◆ **Exercise set**:
#1 In the BoJack Horseman interview excerpt, who wrote the episode where the honeydew joke began?
#2 Resume the BoJack Horseman interview from the point where it stops.

It’s funny, because I’ve been invited to parties now where there’ll be a fruit plate, and the person will come and be like, “Don’t worry, there’s no honeydew there.” I want to say, I don’t mind honeydew. It’s a character choice that I think originated in Season 1, and Laura Gutin wrote the episode that it started in as a fun character bit, and then we called it back in Season 2, and it’s so fun to just keep ragging on it, because it’s the kind of thing BoJack would really hate. I think good honeydew’s all right. I’m not a honeydew hater. I hope this doesn’t destroy my credibility. I live in constant fear that people connect to the show because it’s such a sensitive and accurate portrayal of honeydew haters, and it’s going to come out that I myself am not a honeydew hater, and they’re going to tear me down … how dare I try to represent this character trait that is very near and dear to them!

You have heard from people, even if you like honeydew, it’s not cantaloupe.
It’s never the first fruit I’m going to eat, I’ll say that.

And there are a lot of honeydew haters who’ve shared their opinions with you?
Yes, but I’ve heard the opposite too. People have come out and been like, “How dare you! Honeydew is great, you philistine.” I’m like, “All right, man. I’m not trying to pick a fight with anybody here. I’m just writing some jokes.”

Photo: Netflix
Photo: Netflix

Back to the sobbing … again, without ruining specifics, there is a new person in BoJack’s life, teenager Hollyhock. Their relationship is a major one, one that has some twists, but suffice it to say she is a person who might make him mature a bit, with whom he maybe can have that meaningful, unselfish bond he’s always seeking. Was that why Hollyhock was introduced?

◆ **Data records**:
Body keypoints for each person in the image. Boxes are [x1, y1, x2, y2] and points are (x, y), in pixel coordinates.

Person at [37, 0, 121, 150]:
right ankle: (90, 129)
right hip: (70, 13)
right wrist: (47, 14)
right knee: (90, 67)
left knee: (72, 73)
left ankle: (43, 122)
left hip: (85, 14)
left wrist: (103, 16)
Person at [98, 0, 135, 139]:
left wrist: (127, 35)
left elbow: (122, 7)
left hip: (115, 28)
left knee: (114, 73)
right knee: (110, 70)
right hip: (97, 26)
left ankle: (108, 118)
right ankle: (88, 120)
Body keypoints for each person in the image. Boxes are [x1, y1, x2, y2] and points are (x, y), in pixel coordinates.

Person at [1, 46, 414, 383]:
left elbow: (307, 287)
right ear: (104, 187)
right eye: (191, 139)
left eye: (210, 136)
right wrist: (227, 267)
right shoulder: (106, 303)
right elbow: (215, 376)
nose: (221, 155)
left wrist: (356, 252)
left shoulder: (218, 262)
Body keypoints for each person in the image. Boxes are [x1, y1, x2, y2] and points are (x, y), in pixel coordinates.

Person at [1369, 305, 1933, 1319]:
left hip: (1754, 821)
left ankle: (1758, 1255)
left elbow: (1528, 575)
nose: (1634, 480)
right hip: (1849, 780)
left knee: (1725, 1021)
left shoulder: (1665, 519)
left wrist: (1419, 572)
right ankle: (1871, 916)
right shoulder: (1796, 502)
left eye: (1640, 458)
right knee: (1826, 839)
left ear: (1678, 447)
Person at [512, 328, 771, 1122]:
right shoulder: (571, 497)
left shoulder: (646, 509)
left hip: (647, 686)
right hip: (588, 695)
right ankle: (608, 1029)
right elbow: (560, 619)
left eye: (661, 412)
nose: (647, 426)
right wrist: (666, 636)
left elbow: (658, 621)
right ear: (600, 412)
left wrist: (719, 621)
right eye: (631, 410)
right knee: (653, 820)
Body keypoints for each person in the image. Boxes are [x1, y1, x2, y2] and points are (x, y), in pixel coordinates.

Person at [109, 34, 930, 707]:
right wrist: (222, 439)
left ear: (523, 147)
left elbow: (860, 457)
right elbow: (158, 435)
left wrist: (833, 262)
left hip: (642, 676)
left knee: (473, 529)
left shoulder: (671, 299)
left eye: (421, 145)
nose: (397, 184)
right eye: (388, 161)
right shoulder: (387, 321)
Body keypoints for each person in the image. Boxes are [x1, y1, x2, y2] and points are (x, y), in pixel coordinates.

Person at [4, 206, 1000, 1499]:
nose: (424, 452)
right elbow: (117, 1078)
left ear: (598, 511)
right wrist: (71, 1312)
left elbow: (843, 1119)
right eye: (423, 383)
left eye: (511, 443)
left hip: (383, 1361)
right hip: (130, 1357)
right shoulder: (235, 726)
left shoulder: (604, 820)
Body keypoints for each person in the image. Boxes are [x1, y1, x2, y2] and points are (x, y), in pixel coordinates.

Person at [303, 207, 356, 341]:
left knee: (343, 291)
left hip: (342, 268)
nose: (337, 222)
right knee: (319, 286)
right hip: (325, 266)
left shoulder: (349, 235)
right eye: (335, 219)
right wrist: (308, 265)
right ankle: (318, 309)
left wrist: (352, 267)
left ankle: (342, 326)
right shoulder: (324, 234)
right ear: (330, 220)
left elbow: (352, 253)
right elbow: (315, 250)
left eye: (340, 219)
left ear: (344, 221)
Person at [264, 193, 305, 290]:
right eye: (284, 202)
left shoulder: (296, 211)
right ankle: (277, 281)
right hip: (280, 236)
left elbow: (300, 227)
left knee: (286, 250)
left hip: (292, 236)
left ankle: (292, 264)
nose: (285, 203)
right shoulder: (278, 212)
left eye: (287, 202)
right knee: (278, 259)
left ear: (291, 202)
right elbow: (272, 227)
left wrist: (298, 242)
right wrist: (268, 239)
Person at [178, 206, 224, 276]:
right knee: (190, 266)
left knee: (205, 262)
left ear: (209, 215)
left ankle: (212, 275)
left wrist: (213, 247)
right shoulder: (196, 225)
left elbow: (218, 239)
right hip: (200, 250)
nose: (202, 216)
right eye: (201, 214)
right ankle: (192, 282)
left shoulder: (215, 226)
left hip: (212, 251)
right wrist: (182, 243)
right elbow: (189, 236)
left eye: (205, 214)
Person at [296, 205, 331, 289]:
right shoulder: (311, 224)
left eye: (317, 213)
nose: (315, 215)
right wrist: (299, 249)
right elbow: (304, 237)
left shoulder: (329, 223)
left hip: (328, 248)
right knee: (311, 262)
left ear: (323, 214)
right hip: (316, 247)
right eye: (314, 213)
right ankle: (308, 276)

◆ **Answers in order**:
#1 Laura Gutin

#2
Well, we thought that way before [about BoJack], so let’s not get too far ahead of ourselves. I certainly think he has matured over the course of this season, but I think he’s matured over the course of every season. I think he is … maybe maturing is the wrong word, because it indicates positive growth, but I think he has certainly evolved or changed throughout, and we’re always looking for new ways to push that or find new challenges for him. I think this relationship felt like an interesting challenge we’ve not explored with him before, so we’re really happy to explore that.

You’ve said before that you don’t like happy endings. This really isn’t an end; it’s more of a happy continuation?
I don’t know, did I say I don’t like happy endings? I think it’s another honeydew situation, where I’m being misrepresented. I am wary of happy endings, and I am wary of false happy endings or people feeling like they deserve a happy ending because we have grown accustomed to happy endings in fiction. You know what I mean? I’ve climbed this hill many times, and of all the things to get mad about, is fiction really the fiend I want to take on? The form of fiction or the idea of fictional stories? But I do feel like we have a narrative problem in our society where we believe that certain things will turn out a certain way because we are the good guys and we deserve it, or it should turn out a certain way and if it doesn’t, we did something bad or we don’t deserve it. I guess that is one thing that I would like the show to be corrective against, that feeling, because nobody deserves anything, I guess, if you really think about it.

And also, these things aren’t ending … an episode is ending, the season is ending…
Right, there’s no such thing as an ending, that’s exactly right. That’s also been a big theme of the show from the beginning, that you could have the happiest day of your life, but there’s always the day after, or the saddest day of your life and there’s the day after. That is both a frustrating thing, but it can also be an encouraging thing that when the worst thing happens to you, the next day is going to be the day after the worst thing happened to you; it’s not going to be the worst day of your life, it’s going to be another day. I think we’ve shown that for good and ill over the course of the show, and I’m interested in continuing to explore that idea.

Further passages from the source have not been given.